New Zealanders are polite, considerate and conscientious, but it seems as though the government organized response goes far beyond a respectful gesture. It would be generally expected that the citizens of this Christian nation would agree to take a moment of silence out of respect for the dead, no one would have a problem with that.
But the government of New Zealand has seemingly leapt into a full out appeasement mode, in the name of the people of New Zealand, virtually groveling at the feet of Imams, clothing themselves as Muslims, honoring the prayers to Allah, and demonizing anyone who might have the least problem with it.
New Zealand’s government is similar to Canada’s or Sweden’s, in that they seem to feel called to demonstrate to the rest f the world the virtues of tolerance, open mindedness to others, and multiculturalism, all in the name of the good people of New Zealand.
Thus on the Friday after the shooting, some Kiwis were proclaiming the response of New Zealand to the massacres as New Zealand’s finest hour, whereas others were mourning and lamenting it as the darkest day in the nation’s history.

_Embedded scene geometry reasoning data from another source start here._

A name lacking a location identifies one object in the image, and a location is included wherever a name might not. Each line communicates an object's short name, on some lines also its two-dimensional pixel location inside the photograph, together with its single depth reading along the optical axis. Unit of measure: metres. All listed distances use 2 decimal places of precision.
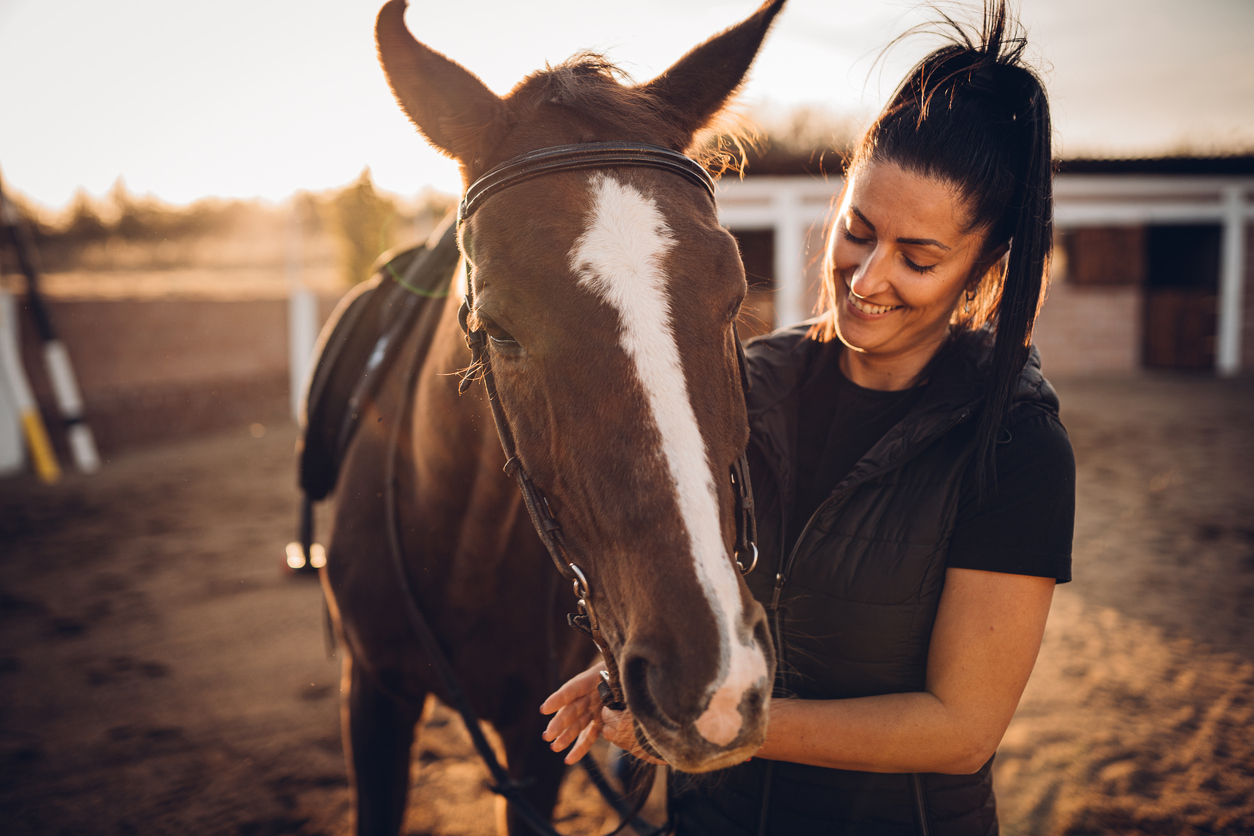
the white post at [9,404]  7.35
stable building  13.24
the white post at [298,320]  10.77
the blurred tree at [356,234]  13.03
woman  1.15
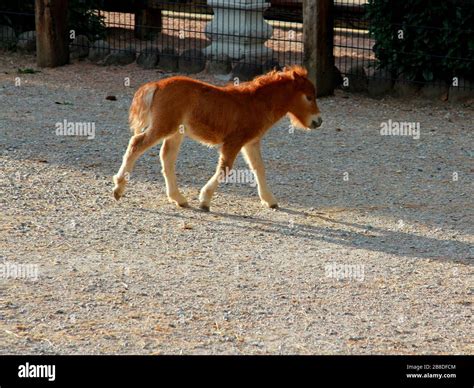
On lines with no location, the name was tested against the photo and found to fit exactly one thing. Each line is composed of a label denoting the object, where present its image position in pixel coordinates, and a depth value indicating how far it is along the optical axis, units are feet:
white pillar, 48.34
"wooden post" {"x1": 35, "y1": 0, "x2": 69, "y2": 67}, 46.88
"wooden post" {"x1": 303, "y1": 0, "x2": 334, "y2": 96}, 42.98
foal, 28.91
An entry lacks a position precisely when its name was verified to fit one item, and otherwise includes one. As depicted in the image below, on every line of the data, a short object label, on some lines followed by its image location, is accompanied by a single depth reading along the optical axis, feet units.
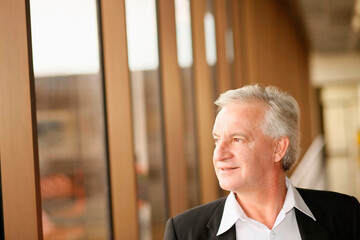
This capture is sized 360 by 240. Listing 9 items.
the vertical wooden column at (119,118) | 9.05
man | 6.13
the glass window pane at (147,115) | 11.47
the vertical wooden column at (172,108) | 11.89
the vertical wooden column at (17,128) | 6.35
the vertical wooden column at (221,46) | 17.28
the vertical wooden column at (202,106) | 14.71
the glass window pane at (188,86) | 14.35
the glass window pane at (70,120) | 7.36
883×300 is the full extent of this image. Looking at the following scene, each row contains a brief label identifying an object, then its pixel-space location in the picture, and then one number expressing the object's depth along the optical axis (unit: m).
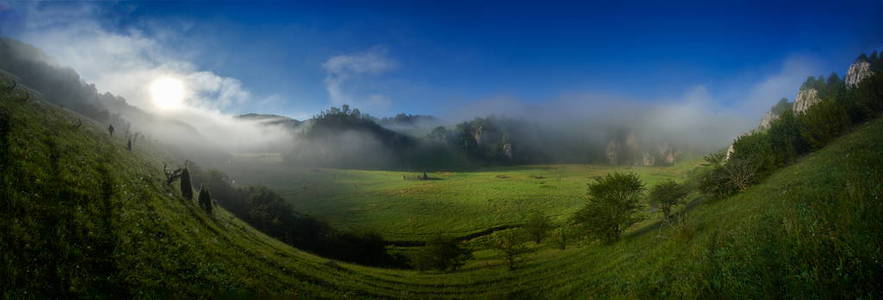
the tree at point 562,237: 65.12
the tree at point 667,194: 54.69
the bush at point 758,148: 47.00
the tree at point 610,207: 46.47
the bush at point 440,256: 61.71
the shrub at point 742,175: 42.47
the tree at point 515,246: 53.72
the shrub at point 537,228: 75.19
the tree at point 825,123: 61.00
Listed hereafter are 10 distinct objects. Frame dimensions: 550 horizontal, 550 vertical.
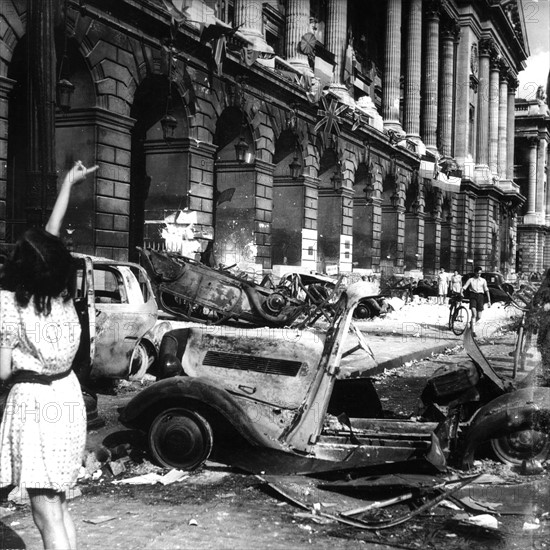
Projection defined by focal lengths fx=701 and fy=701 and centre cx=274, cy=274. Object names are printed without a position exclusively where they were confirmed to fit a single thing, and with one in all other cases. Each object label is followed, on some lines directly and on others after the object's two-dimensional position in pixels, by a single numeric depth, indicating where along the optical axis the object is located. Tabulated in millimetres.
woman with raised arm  3000
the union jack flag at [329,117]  25888
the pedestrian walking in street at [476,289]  18391
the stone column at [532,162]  77250
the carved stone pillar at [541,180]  78438
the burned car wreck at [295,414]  5000
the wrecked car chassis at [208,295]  14570
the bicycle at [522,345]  6676
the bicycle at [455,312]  17944
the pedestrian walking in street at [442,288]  32028
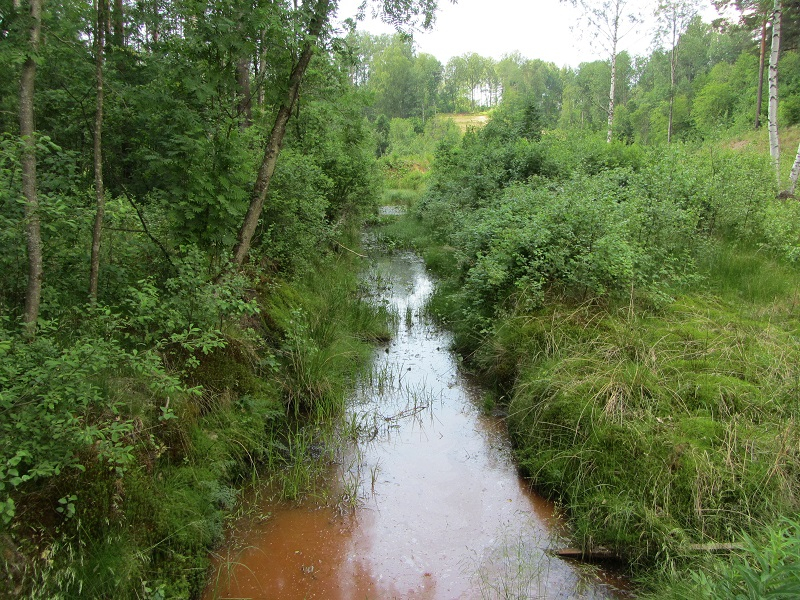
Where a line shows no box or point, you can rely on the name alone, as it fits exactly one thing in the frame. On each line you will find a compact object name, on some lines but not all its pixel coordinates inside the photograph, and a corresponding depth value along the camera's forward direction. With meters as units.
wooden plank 3.71
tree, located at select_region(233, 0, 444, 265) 5.55
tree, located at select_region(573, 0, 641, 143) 21.98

To subject the nation to the call to prayers to a false and vicious foreign god, within weeks after the prayers were modified in New Zealand’s Parliament, stripping out the name of Jesus.
Many Kiwi pastors and Christian leaders stepped forward to pray with Imams, or to apologize to the Muslims on behalf of the nation. There have been a good many interfaith prayer gatherings, and Mosques and Imams have gained a new respectability in New Zealand.

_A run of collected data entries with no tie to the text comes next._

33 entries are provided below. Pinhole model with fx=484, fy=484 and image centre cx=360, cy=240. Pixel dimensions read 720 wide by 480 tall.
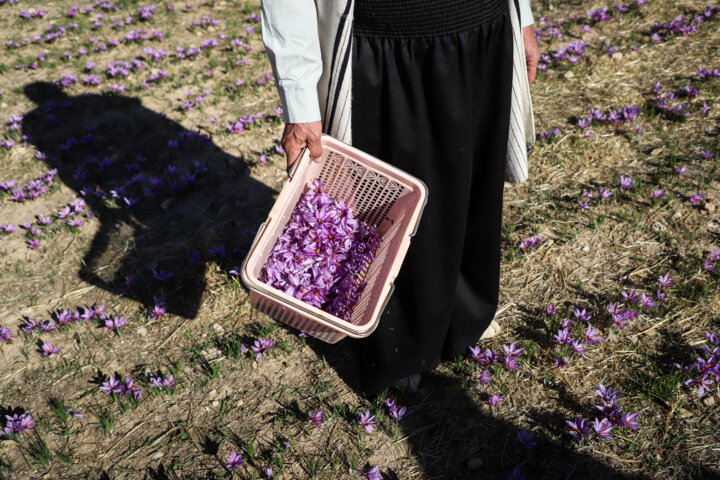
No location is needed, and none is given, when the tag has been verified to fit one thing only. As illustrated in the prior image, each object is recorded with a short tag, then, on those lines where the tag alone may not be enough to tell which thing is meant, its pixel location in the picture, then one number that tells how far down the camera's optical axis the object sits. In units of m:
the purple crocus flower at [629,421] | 2.62
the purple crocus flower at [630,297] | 3.36
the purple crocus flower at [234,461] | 2.72
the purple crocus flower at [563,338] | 3.09
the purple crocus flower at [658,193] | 4.07
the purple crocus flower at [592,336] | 3.08
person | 2.03
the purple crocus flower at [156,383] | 3.16
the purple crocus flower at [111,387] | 3.20
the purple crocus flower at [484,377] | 3.03
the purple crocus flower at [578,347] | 3.07
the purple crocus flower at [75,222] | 4.57
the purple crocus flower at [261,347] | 3.34
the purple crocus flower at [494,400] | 2.92
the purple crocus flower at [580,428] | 2.64
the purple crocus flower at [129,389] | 3.19
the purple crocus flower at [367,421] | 2.87
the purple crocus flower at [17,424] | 2.99
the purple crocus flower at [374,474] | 2.65
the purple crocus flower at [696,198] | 4.00
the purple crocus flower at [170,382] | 3.17
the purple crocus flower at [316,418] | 2.92
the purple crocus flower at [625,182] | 4.18
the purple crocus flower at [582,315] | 3.22
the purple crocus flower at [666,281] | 3.39
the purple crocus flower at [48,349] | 3.51
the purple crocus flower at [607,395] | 2.72
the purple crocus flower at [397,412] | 2.90
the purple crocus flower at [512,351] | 3.09
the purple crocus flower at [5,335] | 3.66
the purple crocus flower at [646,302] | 3.29
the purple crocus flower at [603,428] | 2.61
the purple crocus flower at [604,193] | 4.16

Some Kiwis will welcome this virtue signaling as a positive thing, and will see it through the lens of modern notions of compassion. love and tolerance. others will be appalled at the over done display of appeasement, and at the readiness of too many to concede too much to the Muslim Community, as if we have collectively wronged them all.
Yes we mourn for those senselessly slaughtered in ChristChurch, but no , it doesn’t fiollow that we are all to submit to Islam now.
This is happening across the globe, it is part of the wider expression of “Western (false) Guilt…” which is effectively stripping the Western, Judeo Christian world of her capacity to defend herself, to stand up and applaud our history, and our contribution to mankind. It was so rapid and reflexive among the leadership of New Zealand it took my breath away.
In the meantime, there were very few prayers for the 52 Nigerian Christians slain that same week in the ongoing Islamic genocide of Christians across Africa and the Middle East.